Counting the vocabulary in French novels

How much vocabulary do you need to read French literature novels? Do some novels contain a lot more vocabulary than others, thus making them harder to read? Let’s look into this by counting the different vocabulary terms in 3 French novels. We will consider 3 well known French novels, ‘La Bête humaine’ by Zola, ‘Madame Bovary’ by Flaubert, and ‘Les liaisons dangereuses’ by de Laclos.

How to count the vocabulary in a novel

Counting vocabulary sounds simple: you just write a computer program to count all the different words in a novel, right? Actually, it is a bit more complicated than that. Often, we will encounter the same vocabulary word but under different forms. For example the singular and plural form of a noun , (such as baguette and baguettes) should really be counted as a single vocabulary word in the case where they both appear in a novel. Also the different conjugated forms of a same verb should count as a single vocabulary word. Finally in French adjectives take on different forms depending on whether the noun they describe is singular, plural, masculine or feminine. If several forms of a same adjective appear in a novel (such as joli, jolie, jolis, jolies) we want to count them as a single vocabulary word.

Standardizing words:

  • Nouns converted to singular form: libertésliberté
  • Adjectives converted to the shortest form: joliesjoli
  • Verbs converted to base form: écoutaientécouter


Novel 1, La Bête humaine:
  • Novel length: 117491 words
  • Unique words (before standardizing): 8069
  • Unique words (after standardizing): 4686
Novel 2, Les liaisons dangereuses:
  • Novel length: 127232 words
  • Unique words (before standardizing): 7087
  • Unique words (after standardizing): 3639
Novel 3, Madame Bovary:
  • Novel length: 100442 words
  • Unique words (before standardizing): 9676
  • Unique words (after standardizing): 5999

We see that ‘Les liaisons dangeureuses’ is the longest of the 3 novels by word count, but it contains less vocabulary than the two others. In contrast, ‘Madame Bovary’ is the shortest of the 3 novels by word count, but it contains by far the most vocabulary. Perhaps this means that ‘Madame Bovary’ may be better suited to a very advanced learner of French, while the other two novels in our list might be more approachable for intermediate learner of French. We all know that reading a novel in a foreign language becomes less fun when one is constantly having to lookup the definition of words.
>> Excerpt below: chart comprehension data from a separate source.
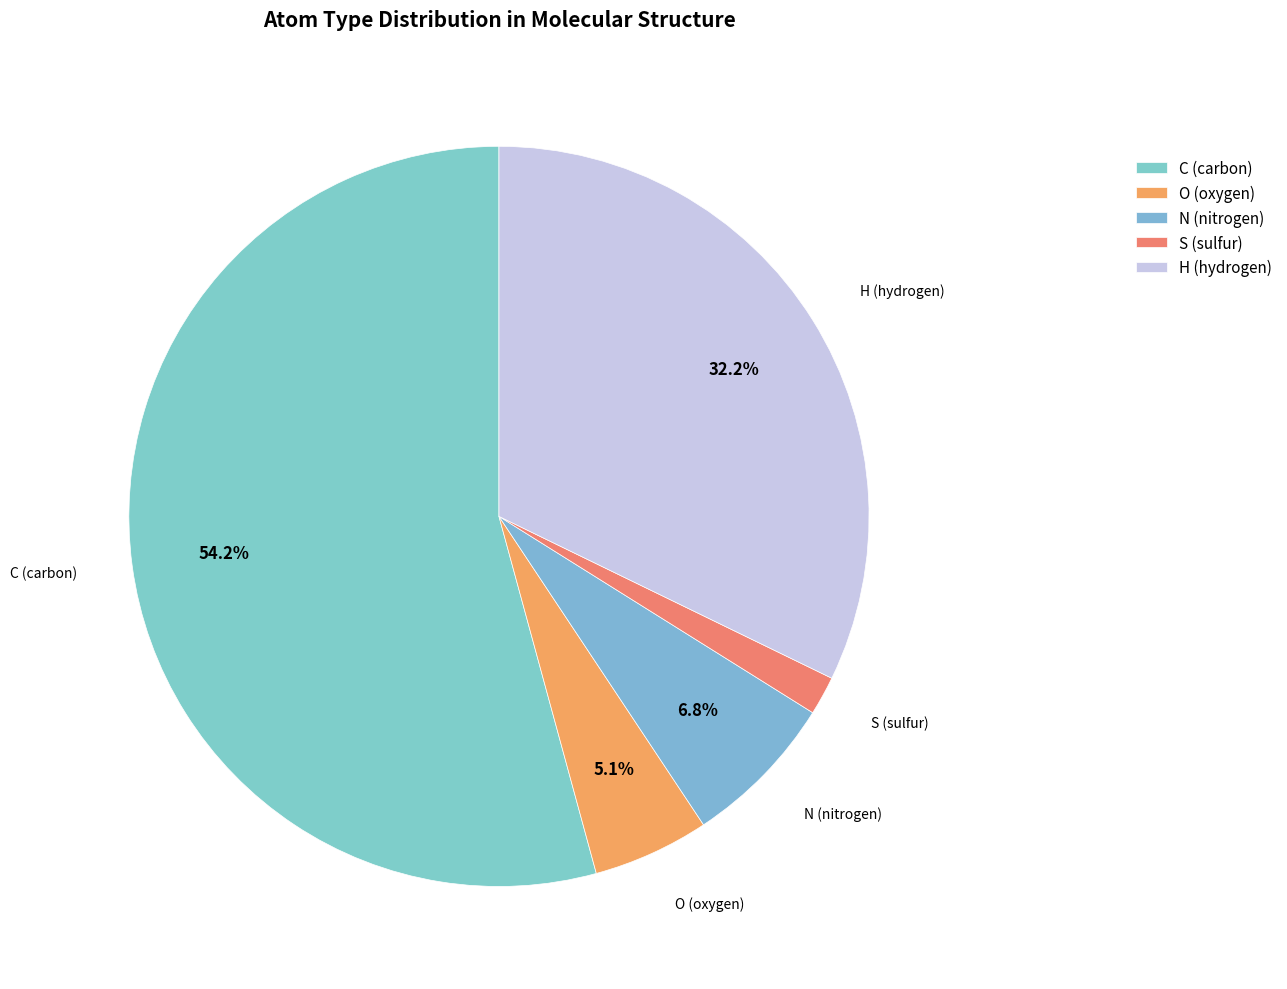

To the nearest percent, what is the difference between the largest and smallest slice percentages?

53%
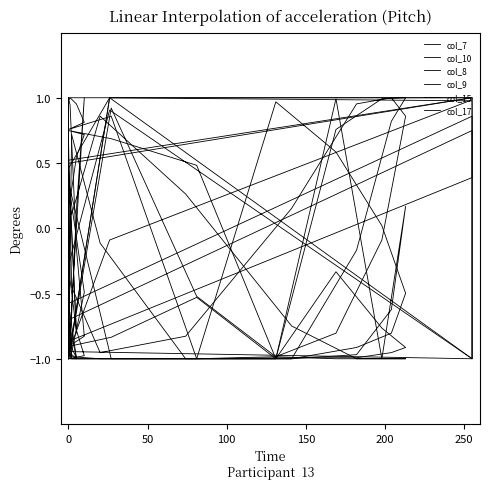

Which series has the largest total across all categories?

col_8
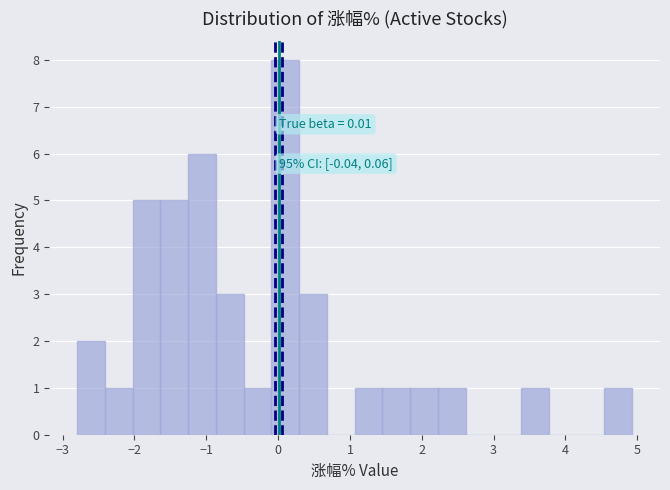

Around what value on the x-axis is the tallest bar? Give the approximate position of its centre, as read against the axis.

0.1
Vocabulary overlaps among the 3 book novels

Let’s have a look at the overlaps in vocabulary between the three novels:

There are 1833 vocabulary words which are common to all 3 novels. Unsurprisingly, these common words include pronouns (je, tu, nous, vous), as well as common nouns (victoire, mensonge, plaisanterie, lumière, préoccupation) and many common verbs such as: plaisanter plaindre, souhaiter, réclamer, déshabiller, écrire, séduire, cacher, éclairer, entreprendre.

There are 1292 vocabulary words which are found in ‘la Bête humaine’ but not in the other two novels. These include: docilité, griffe, endiablé, effréné, wagon

There are 908 vocabulary words which are in ‘Les liaisons dangeureuses’ and not in the other two novels. These include: apens, laurier, déshonneur, déplorable, indisposition

Finally there a full 2443 vocabulary words which are in ‘Madame Bovary’ and not in the other two novels. Some of these words are quite uncommon and would be difficult even for many native French speakers. For example:

  • lorgnette: little binoculars or telescope which used to be used in theaters
  • soutane: long robe worn by clergymen
  • tison: a partly burnt piece of wood
  • candélabre: a large chandelier with multiple branches
  • calicot: a rough cotton fabric

But not all these 2443 word are rare and difficult, many are actually simple words that simply happen not to be present in the other two novels. For example: écharpe, rhum, cathédrale, orgue, serviette.

In case you are wondering if the publication dates has something to do with all this, here they are: both ‘La Bête humaine’ and ‘Madame Bovary’ are 19th century novels published respectively in 1890 and 1856. The third novel ‘Les liaisons dangereuses’ is an 18th century novel published in 1782. It would appear that the publication dates don’t play a role in the vocabulary differences which we have observed.


Part of the difficulty in reading literature, particularly when it is read in a foreign language, comes from the vocabulary. Looking up vocabulary words breaks the flow of reading, thus often reducing the enjoyment the reader gets from the novel. We have seen that the amount of vocabulary varies significantly between classic French novels. While it is always nice to learn new vocabulary, one should keep in mind that for the purpose of reading enjoyment it is best to choose novels for which one does not have to lookup too many word definitions.